Nach ausführlicher Feedbackrunde und großen Danksagesrunden, gingen die ersten ziemlich zügig (ha, ZÜGig) in Richtung Bahnhof, um den Zug um 12:21 Uhr pünktlich zu erreichen. Es gab also große Reisegruppen in Richtung Hamburg, die Zugbindung wurde nämlich auch bei vielen aufgehoben. Im Vergleich zur Deutschen Bahn ist die Roald dann das deutlich verlässlichere Transportmittel. Wenn auch vielleicht etwas langsamer… Aber dafür mit Schlafplätzen! (Dass der Starthafen geändert wurde, lassen wir an dieser Stelle mal unkommentiert. „Gleiswechsel“ kann ja mal vorkommen.) Die Anreisenden hingegen waren alle ziemlich pünktlich und problemlos. 13 Uhr oder so… 🙂
Unsere Stammcrewbesprechung war aber erst um 16 Uhr. Jetzt ist die Frage: Was haben wir bis dahin noch gemacht? 13 Minuten Riggbegehung mit unserem Gast Max, der leider nicht mitfährt. Und wir saßen rum, haben uns unterhalten. Die Kartenkorrekturen auf den Karten für den Winter wurden gestartet. Kojen bezogen. Und: Kreide bestellt! Wie gut, wenn man Kontakte zu morgen anreisenden Trainees hat! Und falls das klappt, freuen sich die Toppsgasten sehr, dass sie nicht mehr mit Zwei-Zentimeter-Kreideresten schreiben müssen! Die Daumen sind gedrückt!
16 Uhr dann Besprechung mit +/- 13 Stammcrewangehörigen bezüglich Kammerplan (gar nicht so einfach, Schiff ist schließlich voll!), Notrolleneinteilung etc. Die hat dann auch länger gedauert als 13 Minuten…
Es folgten eine ordentliche Riggbegehung, Bootsmannsarbeiten, Einkaufen (obwohl Sonntag!) und Überprüfung der Sicherheitsausrüstung. Wir haben den Leuten im Hafen auf jeden Fall ordentlich Programm geboten!

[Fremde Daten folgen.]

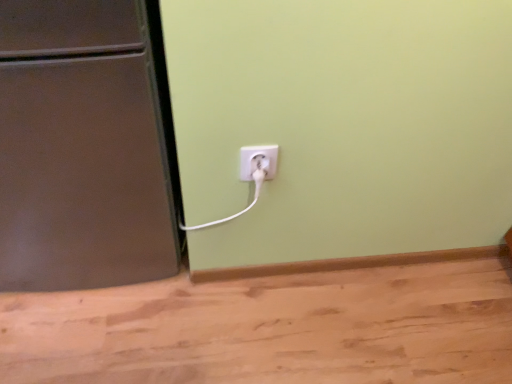
Measure the distance between point [249,157] and camera.

A: 36.14 inches.

Describe the element at coordinates (258, 161) in the screenshot. I see `white plastic plug at lower center` at that location.

At what (x,y) coordinates should I click in order to perform the action: click on white plastic plug at lower center. Please return your answer as a coordinate pair (x, y). Image resolution: width=512 pixels, height=384 pixels. Looking at the image, I should click on (258, 161).

Where is `white plastic plug at lower center`? white plastic plug at lower center is located at coordinates (258, 161).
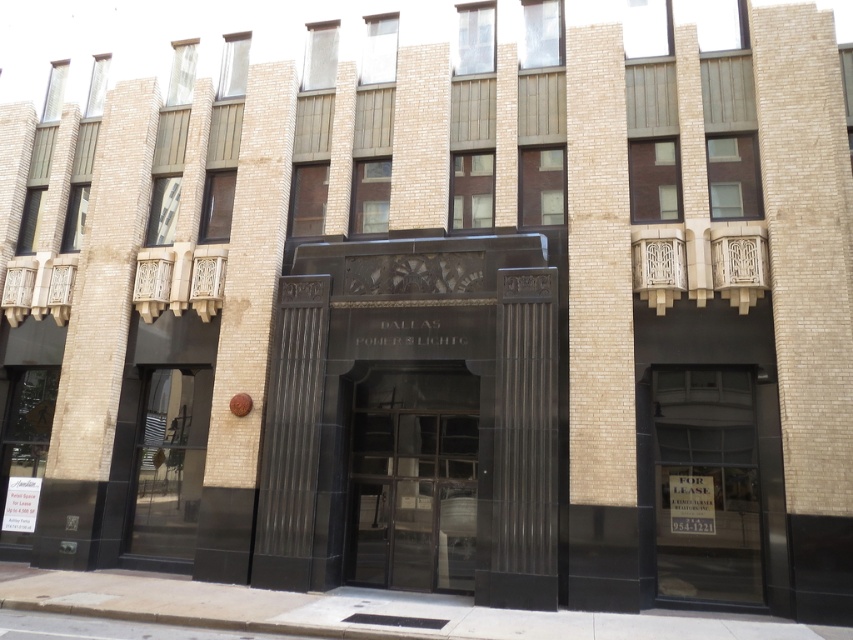
Question: Is black polished stone entrance at center to the right of clear glass door at center from the viewer's perspective?

Choices:
 (A) yes
 (B) no

Answer: (B)

Question: Can you confirm if black polished stone entrance at center is thinner than transparent glass door at lower left?

Choices:
 (A) yes
 (B) no

Answer: (A)

Question: Estimate the real-world distances between objects in this image. Which object is closer to the black polished stone entrance at center?

Choices:
 (A) transparent glass door at lower left
 (B) transparent glass door at center
 (C) clear glass door at center

Answer: (C)

Question: Is clear glass door at center to the right of transparent glass door at lower left from the viewer's perspective?

Choices:
 (A) yes
 (B) no

Answer: (A)

Question: Based on their relative distances, which object is nearer to the transparent glass door at center?

Choices:
 (A) transparent glass door at lower left
 (B) black polished stone entrance at center

Answer: (B)

Question: Among these points, which one is nearest to the camera?

Choices:
 (A) (666, 595)
 (B) (384, 573)
 (C) (537, 524)
 (D) (173, 451)

Answer: (C)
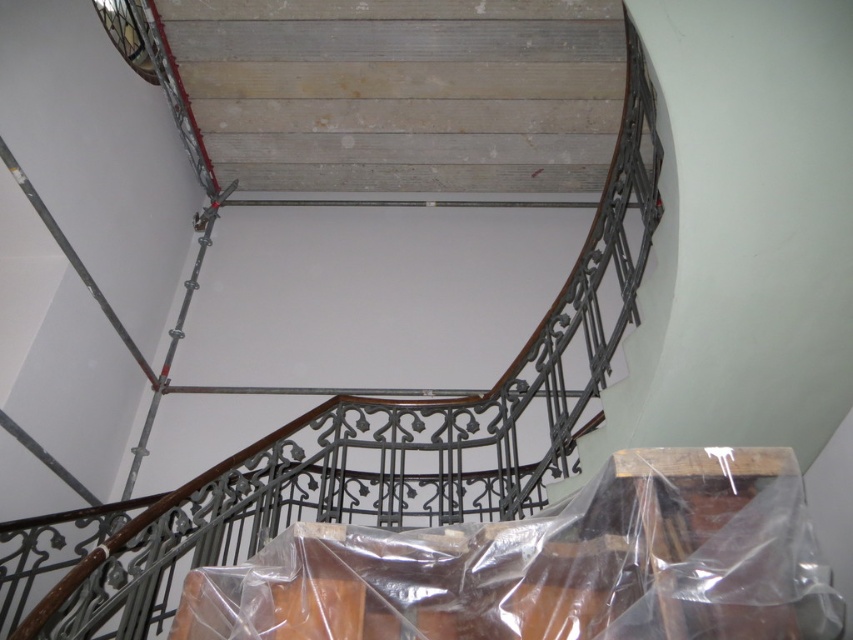
Question: From the image, what is the correct spatial relationship of wooden stairs at upper center in relation to transparent plastic bag at center?

Choices:
 (A) right
 (B) left

Answer: (B)

Question: Can you confirm if wooden stairs at upper center is positioned to the right of transparent plastic bag at center?

Choices:
 (A) yes
 (B) no

Answer: (B)

Question: Does wooden stairs at upper center lie behind transparent plastic bag at center?

Choices:
 (A) no
 (B) yes

Answer: (B)

Question: Which point is closer to the camera?

Choices:
 (A) wooden stairs at upper center
 (B) transparent plastic bag at center

Answer: (B)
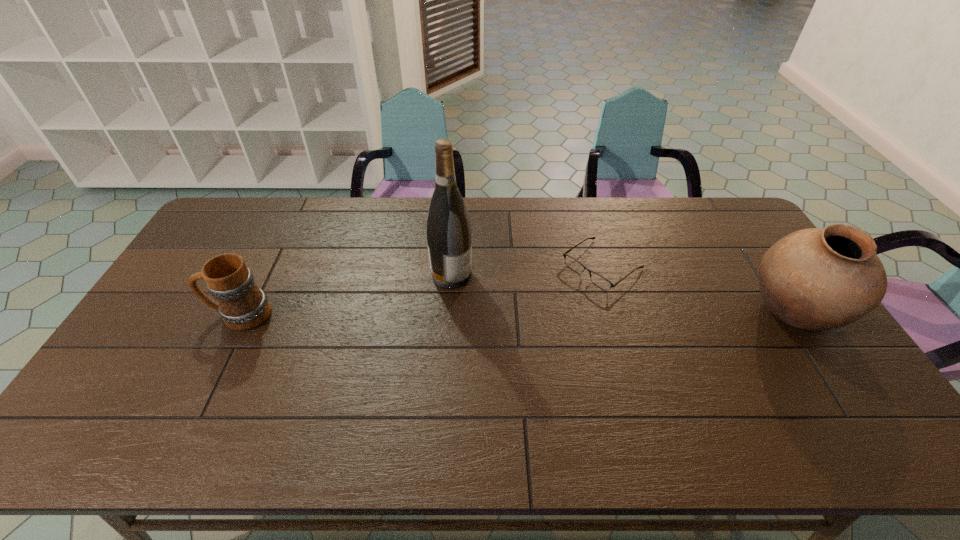
Locate an element on the screen. The image size is (960, 540). vacant space located on the side of the mug with the handle is located at coordinates (188, 315).

The image size is (960, 540). I want to click on vacant space located on the left of the third shortest object, so click(664, 313).

The width and height of the screenshot is (960, 540). In order to click on vacant position located 0.140m on the label of the wine bottle in this screenshot , I will do `click(505, 304)`.

At what (x,y) coordinates should I click in order to perform the action: click on free spot located 0.230m on the label of the wine bottle. Please return your answer as a coordinate pair (x, y). The height and width of the screenshot is (540, 960). Looking at the image, I should click on (531, 318).

Locate an element on the screen. vacant space located on the label of the wine bottle is located at coordinates (537, 321).

The height and width of the screenshot is (540, 960). In order to click on free region located on the front-facing side of the spectacles in this screenshot , I will do `click(491, 352)`.

The image size is (960, 540). Find the location of `vacant position located on the front-facing side of the spectacles`. vacant position located on the front-facing side of the spectacles is located at coordinates (526, 325).

Identify the location of vacant space situated on the front-facing side of the spectacles. (566, 293).

The height and width of the screenshot is (540, 960). In order to click on object that is at the left edge in this screenshot , I will do `click(243, 306)`.

The width and height of the screenshot is (960, 540). I want to click on object that is at the right edge, so click(x=816, y=279).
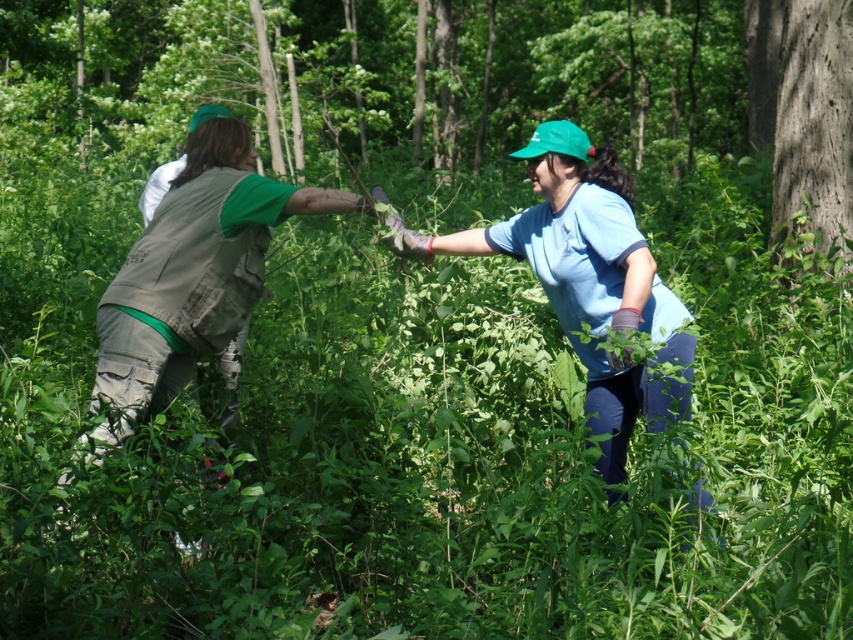
Question: Considering the real-world distances, which object is farthest from the smooth brown bark at right?

Choices:
 (A) green fabric vest at center
 (B) blue cotton shirt at center

Answer: (B)

Question: Does green fabric vest at center appear on the left side of blue cotton shirt at center?

Choices:
 (A) yes
 (B) no

Answer: (A)

Question: Among these objects, which one is nearest to the camera?

Choices:
 (A) green fabric vest at center
 (B) smooth brown bark at right

Answer: (A)

Question: Is green fabric vest at center thinner than blue cotton shirt at center?

Choices:
 (A) yes
 (B) no

Answer: (B)

Question: Which object appears closest to the camera in this image?

Choices:
 (A) green fabric vest at center
 (B) blue cotton shirt at center

Answer: (B)

Question: Is green fabric vest at center behind smooth brown bark at right?

Choices:
 (A) yes
 (B) no

Answer: (B)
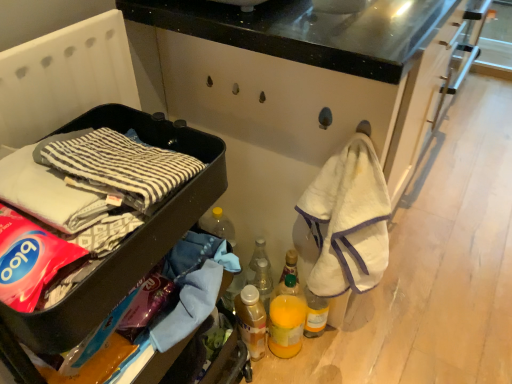
Find the location of `vacant area on top of black plastic container at left (from a real-world perspective)`. vacant area on top of black plastic container at left (from a real-world perspective) is located at coordinates (83, 183).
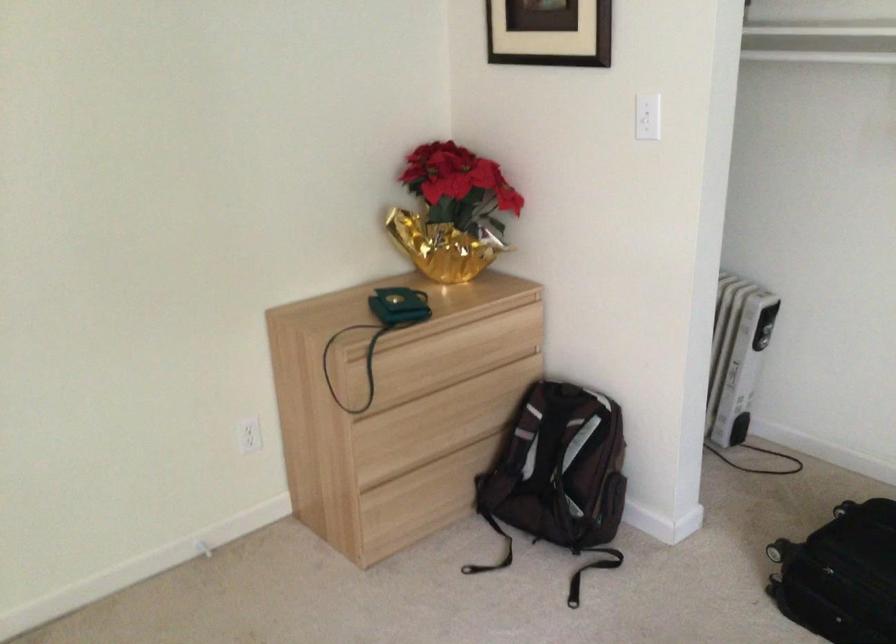
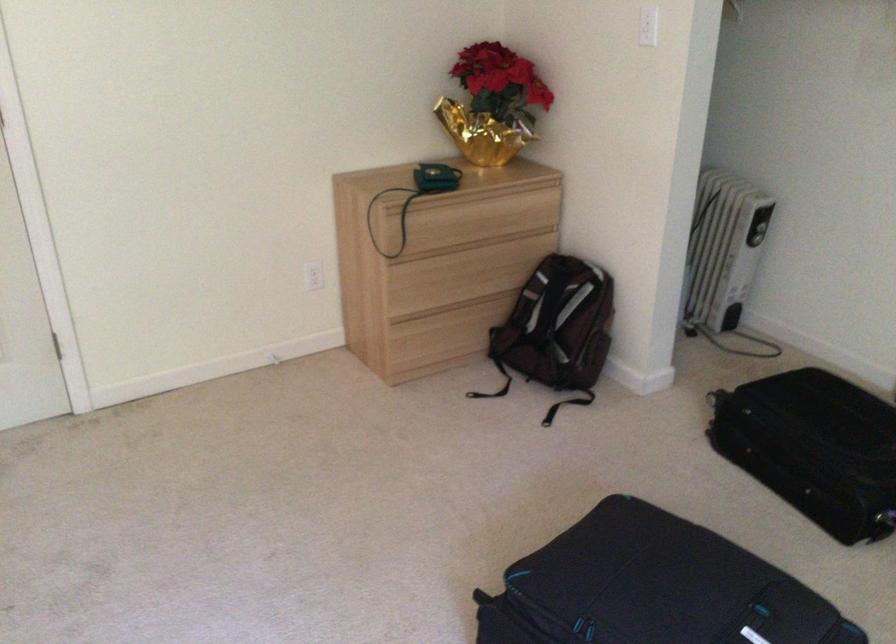
Locate, in the second image, the point that corresponds to point 421,507 in the first image.

(442, 345)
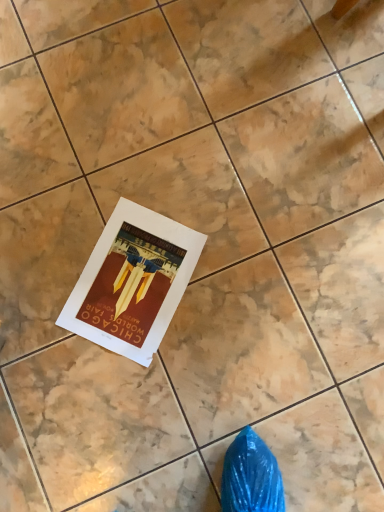
Image resolution: width=384 pixels, height=512 pixels. In order to click on free point to the left of matte paper poster at center in this screenshot , I will do `click(39, 263)`.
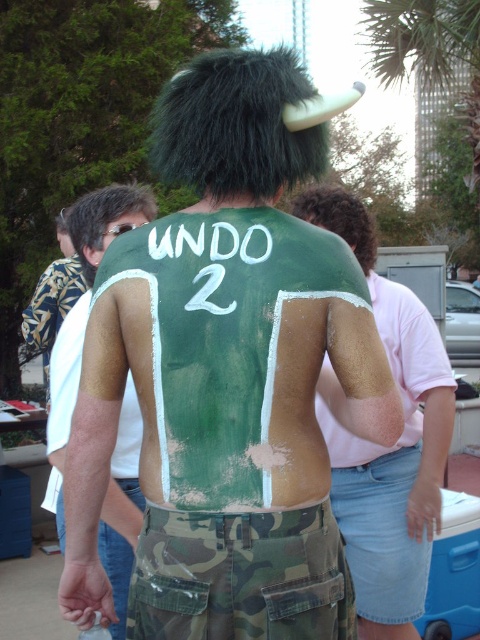
From the picture: Who is taller, green matte paint at center or white chalk writing at center back?

green matte paint at center

Between point (380, 582) and point (162, 285), which one is positioned behind?

The point (380, 582) is behind.

Where is `green matte paint at center`? green matte paint at center is located at coordinates (387, 448).

Find the location of `green matte body paint at center`. green matte body paint at center is located at coordinates (227, 376).

Does point (228, 145) come closer to viewer compared to point (278, 524)?

No, (228, 145) is further to viewer.

Is point (167, 84) behind point (307, 547)?

Yes, it is behind point (307, 547).

This screenshot has width=480, height=640. I want to click on green matte body paint at center, so click(x=227, y=376).

Describe the element at coordinates (208, 259) in the screenshot. The height and width of the screenshot is (640, 480). I see `white chalk writing at center back` at that location.

Between white chalk writing at center back and matte gold shirt at upper right, which one is positioned lower?

matte gold shirt at upper right is lower down.

Is point (241, 234) farther from viewer compared to point (414, 420)?

That is False.

Locate an element on the screen. white chalk writing at center back is located at coordinates point(208,259).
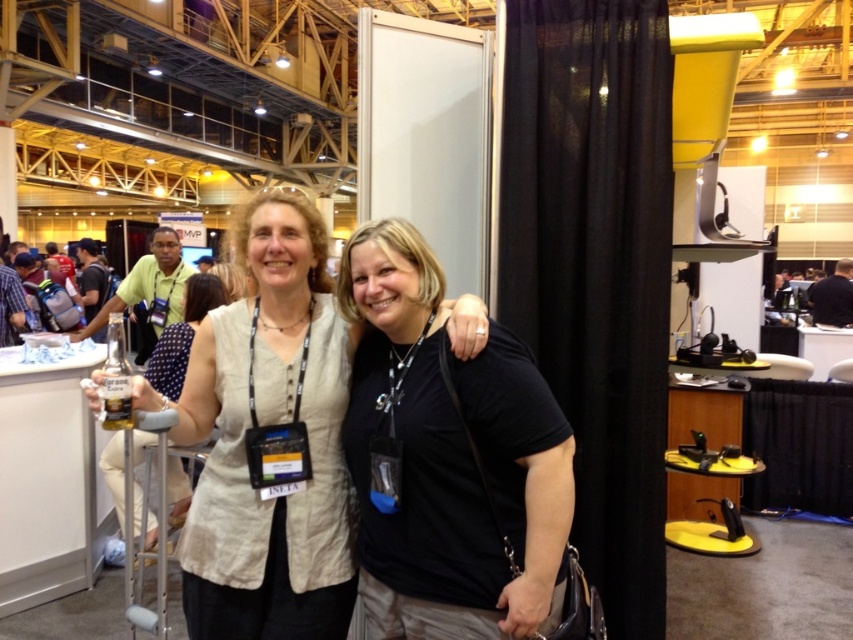
You are a photographer at the event and need to capture both the light beige fabric shirt at center and the black fabric shirt at upper right in a single photo. Which shirt should you focus on to ensure both are visible without cropping?

You should focus on the black fabric shirt at upper right because it occupies more space, allowing the smaller light beige fabric shirt at center to fit into the frame more easily.

You are at the convention and want to greet the person wearing the light beige fabric shirt at center. Which direction should you walk to approach them from the black fabric shirt at upper right?

The light beige fabric shirt at center is below the black fabric shirt at upper right, so you should walk downward to approach them from the black fabric shirt at upper right.

You are attending a trade show and notice two black shirts in the image. The first is the black matte shirt at center, and the second is the black fabric shirt at upper right. Which shirt is located lower in the image?

The black matte shirt at center is positioned under the black fabric shirt at upper right, so it is located lower in the image.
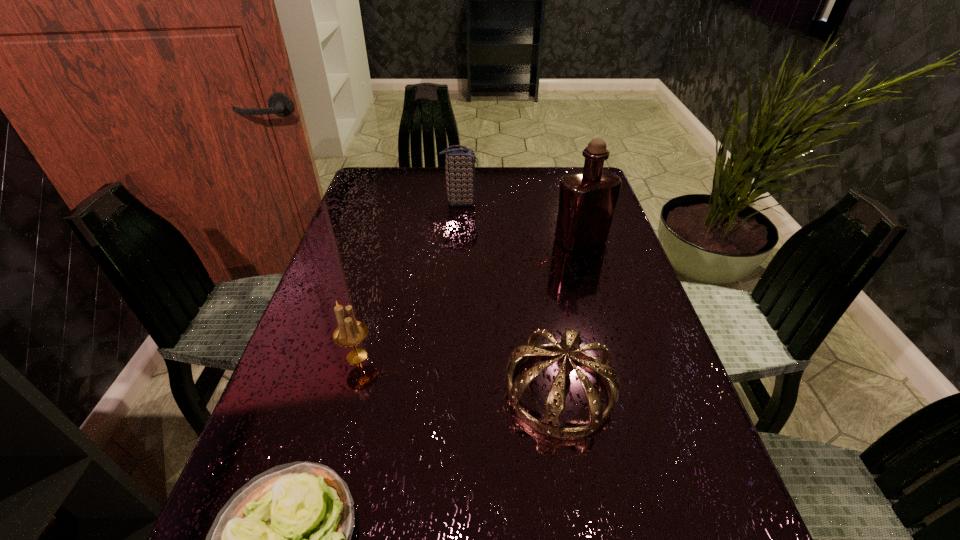
The width and height of the screenshot is (960, 540). In order to click on object that is at the far edge in this screenshot , I will do `click(460, 163)`.

Where is `object present at the left edge`? The height and width of the screenshot is (540, 960). object present at the left edge is located at coordinates (349, 333).

Find the location of a particular element. The height and width of the screenshot is (540, 960). liquor present at the right edge is located at coordinates (587, 200).

Where is `tiara at the right edge`? tiara at the right edge is located at coordinates (549, 425).

This screenshot has height=540, width=960. Find the location of `vacant space at the far edge of the desktop`. vacant space at the far edge of the desktop is located at coordinates (550, 198).

Find the location of a particular element. The image size is (960, 540). vacant space at the left edge of the desktop is located at coordinates (378, 215).

In the image, there is a desktop. Where is `free space at the right edge`? This screenshot has width=960, height=540. free space at the right edge is located at coordinates (632, 350).

Identify the location of blank space at the far left corner. (386, 177).

This screenshot has height=540, width=960. In the image, there is a desktop. In order to click on vacant space at the far right corner in this screenshot , I will do `click(555, 171)`.

Where is `free point between the tiara and the liquor`? free point between the tiara and the liquor is located at coordinates (570, 316).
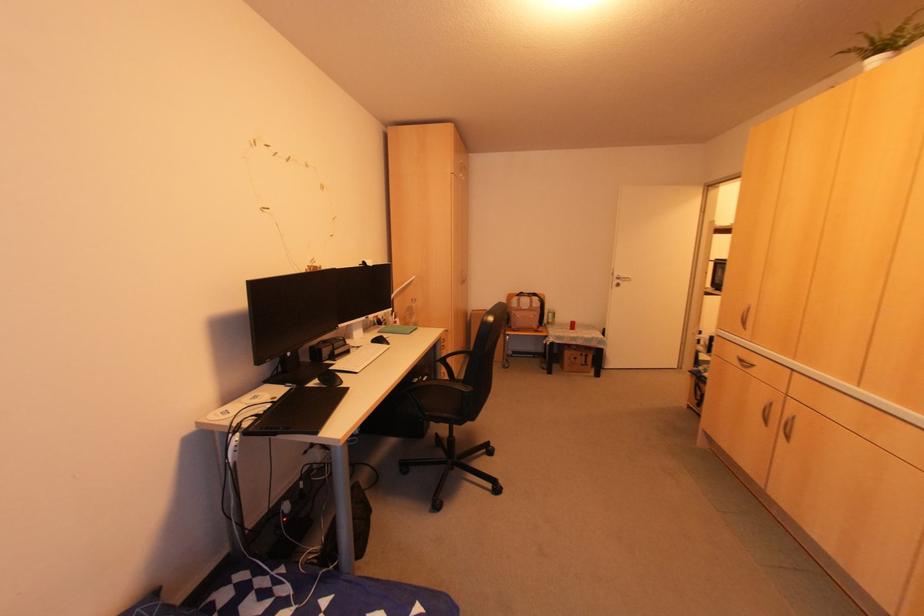
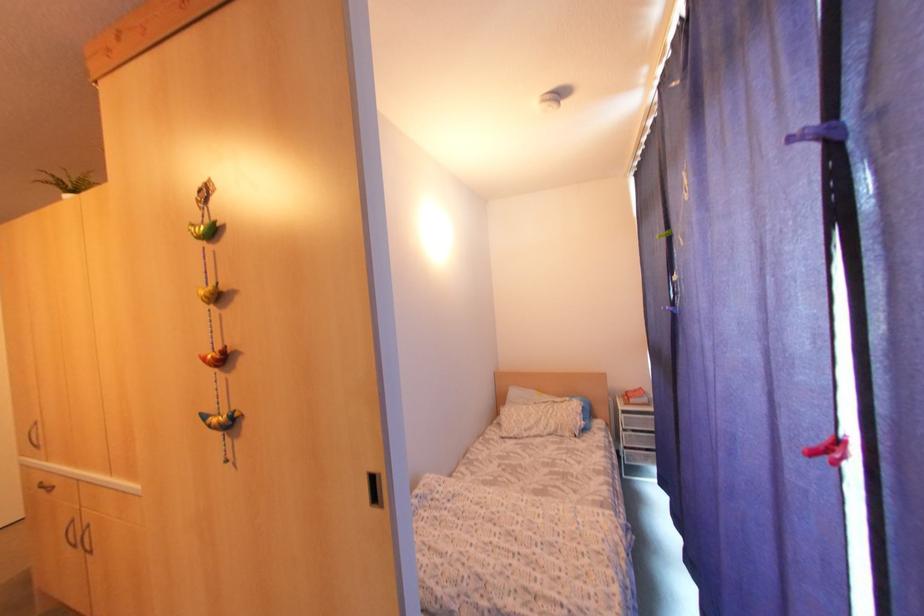
Locate, in the second image, the point that corresponds to [786,440] in the first image.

Abendessen gab’s auch – vorbereitet durch zwei motivierte und früher angereiste Trainees, die sich schon auskannten. Wenn auch etwas verspätet, weil 13 (?) rote Kisten Proviant den Arbeitsrhythmus doch etwas störten… Es fehlen nur leider (etwas mehr als) 13 Hefen (Häfen? – Hä? Gibt es auch Hafenwürfel, ist jetzt die Frage?).
Jetzt eine gude Ruh, Kammer 13 verabschiedet sich ins Bett, wir lesen uns morgen wieder.
Die Grüße von Jule liest niemand… deswegen keine Grüße… 🙁
R. grüßt Familie I. aus HL – alle anderen grüßen die ebenso, Jule auch!
Grüße an die Kreidelieferanten!
Meine liebste Lieblingsschwester möge sich gegrüßt fühlen, ebenso wie die üblichen Verdächtigen in Amerika und Norwegen!